What other practices have you for keeping your JavaScript and CSS in sync?

like image 621
Rene Saarsoo Avatar asked Jan 08 '11 21:01

Rene Saarsoo


1 Answers

My perspective on CSS files is that they describe rules that define the theme of an application. Best practices generally state that content, presentation, and behavior should be kept separate so that it is relatively easy to change that theme. By having multiple CSS files, this becomes slightly more difficult, as a designer would have more files to deal with.

Additionally, CSS (Cascading StyleSheets) rules are affected by their position in the CSS document.

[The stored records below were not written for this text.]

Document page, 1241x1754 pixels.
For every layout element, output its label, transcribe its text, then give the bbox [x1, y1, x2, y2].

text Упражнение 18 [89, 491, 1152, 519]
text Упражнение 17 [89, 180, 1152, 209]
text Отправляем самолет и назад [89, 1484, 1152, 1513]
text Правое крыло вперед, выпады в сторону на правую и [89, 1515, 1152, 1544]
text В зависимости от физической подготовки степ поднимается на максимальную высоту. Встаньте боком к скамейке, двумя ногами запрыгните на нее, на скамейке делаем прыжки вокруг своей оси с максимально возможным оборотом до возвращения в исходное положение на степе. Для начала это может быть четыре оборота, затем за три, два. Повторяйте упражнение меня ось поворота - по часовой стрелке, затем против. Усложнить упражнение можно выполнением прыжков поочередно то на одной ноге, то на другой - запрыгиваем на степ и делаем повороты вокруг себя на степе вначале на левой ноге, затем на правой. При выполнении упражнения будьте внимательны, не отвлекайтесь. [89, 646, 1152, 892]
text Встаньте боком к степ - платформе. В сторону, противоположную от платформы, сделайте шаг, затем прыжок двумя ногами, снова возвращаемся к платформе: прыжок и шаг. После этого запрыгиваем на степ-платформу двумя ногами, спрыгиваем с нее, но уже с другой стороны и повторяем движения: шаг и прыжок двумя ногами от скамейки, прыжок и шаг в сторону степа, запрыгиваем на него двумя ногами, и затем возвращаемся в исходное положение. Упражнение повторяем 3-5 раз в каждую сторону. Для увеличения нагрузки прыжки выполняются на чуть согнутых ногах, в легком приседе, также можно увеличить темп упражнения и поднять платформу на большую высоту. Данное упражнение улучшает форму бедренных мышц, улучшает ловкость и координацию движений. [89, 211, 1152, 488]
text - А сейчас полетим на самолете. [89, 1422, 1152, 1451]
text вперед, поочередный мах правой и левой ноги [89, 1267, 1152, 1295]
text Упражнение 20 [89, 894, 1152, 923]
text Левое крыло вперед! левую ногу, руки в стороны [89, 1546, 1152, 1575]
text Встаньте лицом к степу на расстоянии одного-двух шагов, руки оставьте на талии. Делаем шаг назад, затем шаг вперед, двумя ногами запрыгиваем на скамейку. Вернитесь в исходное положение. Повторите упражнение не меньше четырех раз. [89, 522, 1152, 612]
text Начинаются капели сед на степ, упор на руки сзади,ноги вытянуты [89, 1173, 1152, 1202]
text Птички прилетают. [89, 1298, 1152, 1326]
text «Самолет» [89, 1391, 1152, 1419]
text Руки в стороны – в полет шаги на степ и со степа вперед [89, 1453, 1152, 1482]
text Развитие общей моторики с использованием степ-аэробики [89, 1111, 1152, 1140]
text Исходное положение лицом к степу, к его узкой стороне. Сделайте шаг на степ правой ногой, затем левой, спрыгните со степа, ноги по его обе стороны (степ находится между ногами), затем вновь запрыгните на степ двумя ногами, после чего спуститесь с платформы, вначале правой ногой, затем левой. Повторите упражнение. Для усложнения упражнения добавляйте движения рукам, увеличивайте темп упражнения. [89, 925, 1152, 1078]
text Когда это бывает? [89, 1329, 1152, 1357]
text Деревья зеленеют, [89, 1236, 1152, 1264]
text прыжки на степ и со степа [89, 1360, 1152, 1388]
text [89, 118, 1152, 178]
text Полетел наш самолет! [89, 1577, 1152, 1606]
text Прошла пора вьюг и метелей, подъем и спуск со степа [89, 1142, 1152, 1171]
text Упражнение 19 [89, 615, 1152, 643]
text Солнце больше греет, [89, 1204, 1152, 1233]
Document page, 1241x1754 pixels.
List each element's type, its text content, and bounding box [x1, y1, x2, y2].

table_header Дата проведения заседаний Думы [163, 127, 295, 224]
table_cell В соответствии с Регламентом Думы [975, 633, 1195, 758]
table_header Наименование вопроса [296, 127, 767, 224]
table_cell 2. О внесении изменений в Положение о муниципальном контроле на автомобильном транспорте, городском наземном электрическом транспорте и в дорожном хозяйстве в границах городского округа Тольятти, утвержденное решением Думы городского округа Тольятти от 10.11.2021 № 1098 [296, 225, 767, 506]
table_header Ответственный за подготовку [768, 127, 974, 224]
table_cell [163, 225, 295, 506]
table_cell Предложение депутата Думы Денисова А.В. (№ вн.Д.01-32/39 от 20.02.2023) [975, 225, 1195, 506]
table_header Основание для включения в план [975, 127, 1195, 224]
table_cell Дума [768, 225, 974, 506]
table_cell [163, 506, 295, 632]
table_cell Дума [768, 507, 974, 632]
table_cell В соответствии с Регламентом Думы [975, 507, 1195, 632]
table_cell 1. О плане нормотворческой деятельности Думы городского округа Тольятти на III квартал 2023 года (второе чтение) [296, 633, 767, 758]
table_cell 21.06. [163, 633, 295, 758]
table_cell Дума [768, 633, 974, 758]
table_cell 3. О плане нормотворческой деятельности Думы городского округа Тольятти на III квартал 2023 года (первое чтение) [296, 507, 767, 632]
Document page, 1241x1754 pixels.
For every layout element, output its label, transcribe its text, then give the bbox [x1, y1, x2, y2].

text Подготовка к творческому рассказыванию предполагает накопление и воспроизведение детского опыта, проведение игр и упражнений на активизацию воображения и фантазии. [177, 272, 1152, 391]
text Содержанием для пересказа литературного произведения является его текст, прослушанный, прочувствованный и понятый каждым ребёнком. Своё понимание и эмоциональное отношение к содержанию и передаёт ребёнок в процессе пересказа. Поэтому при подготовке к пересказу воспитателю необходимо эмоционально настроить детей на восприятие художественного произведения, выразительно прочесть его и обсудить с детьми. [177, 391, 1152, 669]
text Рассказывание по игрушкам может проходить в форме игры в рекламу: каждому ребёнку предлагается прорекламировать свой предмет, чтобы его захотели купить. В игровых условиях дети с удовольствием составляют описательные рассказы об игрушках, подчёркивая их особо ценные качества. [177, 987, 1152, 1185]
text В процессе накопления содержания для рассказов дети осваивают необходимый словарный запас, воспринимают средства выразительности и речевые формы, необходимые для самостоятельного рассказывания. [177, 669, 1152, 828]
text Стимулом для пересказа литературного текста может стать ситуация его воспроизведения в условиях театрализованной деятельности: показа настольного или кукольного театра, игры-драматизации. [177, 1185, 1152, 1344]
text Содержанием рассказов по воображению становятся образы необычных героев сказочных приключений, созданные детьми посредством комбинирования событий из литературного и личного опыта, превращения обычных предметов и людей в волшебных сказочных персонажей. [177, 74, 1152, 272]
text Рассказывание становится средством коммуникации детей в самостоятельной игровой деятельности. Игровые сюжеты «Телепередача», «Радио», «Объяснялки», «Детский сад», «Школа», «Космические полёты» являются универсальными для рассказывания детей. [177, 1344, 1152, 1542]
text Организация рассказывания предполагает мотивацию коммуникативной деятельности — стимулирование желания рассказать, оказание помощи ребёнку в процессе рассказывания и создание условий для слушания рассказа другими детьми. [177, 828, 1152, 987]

By having multiple CSS files with different rules in each, it may become more difficult to prioritize which rules take precedence.

Finally, if you want to find out what CSS selector in your JS file matches what CSS file, try using a cool search tool, like grep, if you're on linux. If you're using a good IDE, you can also use it to quickly search for the rules, then you can just jump to the line number. I really see no advantage in keeping the CSS rules in different files; it will only complicate matters.

Additionally, I would advise against the idea of putting the CSS inline. By doing this, you will inevitably make it more difficult for your web designer to quickly and easily swap out the styles. The whole point of external CSS is so your web designer can change the theme or provide multiple themes for different users. If you embed the CSS in the JavaScript or HTML, you've then tightly coupled the content, behavior, and presentation.

Best practices generally suggest keeping content, behavior, and presentation separate for this very purpose.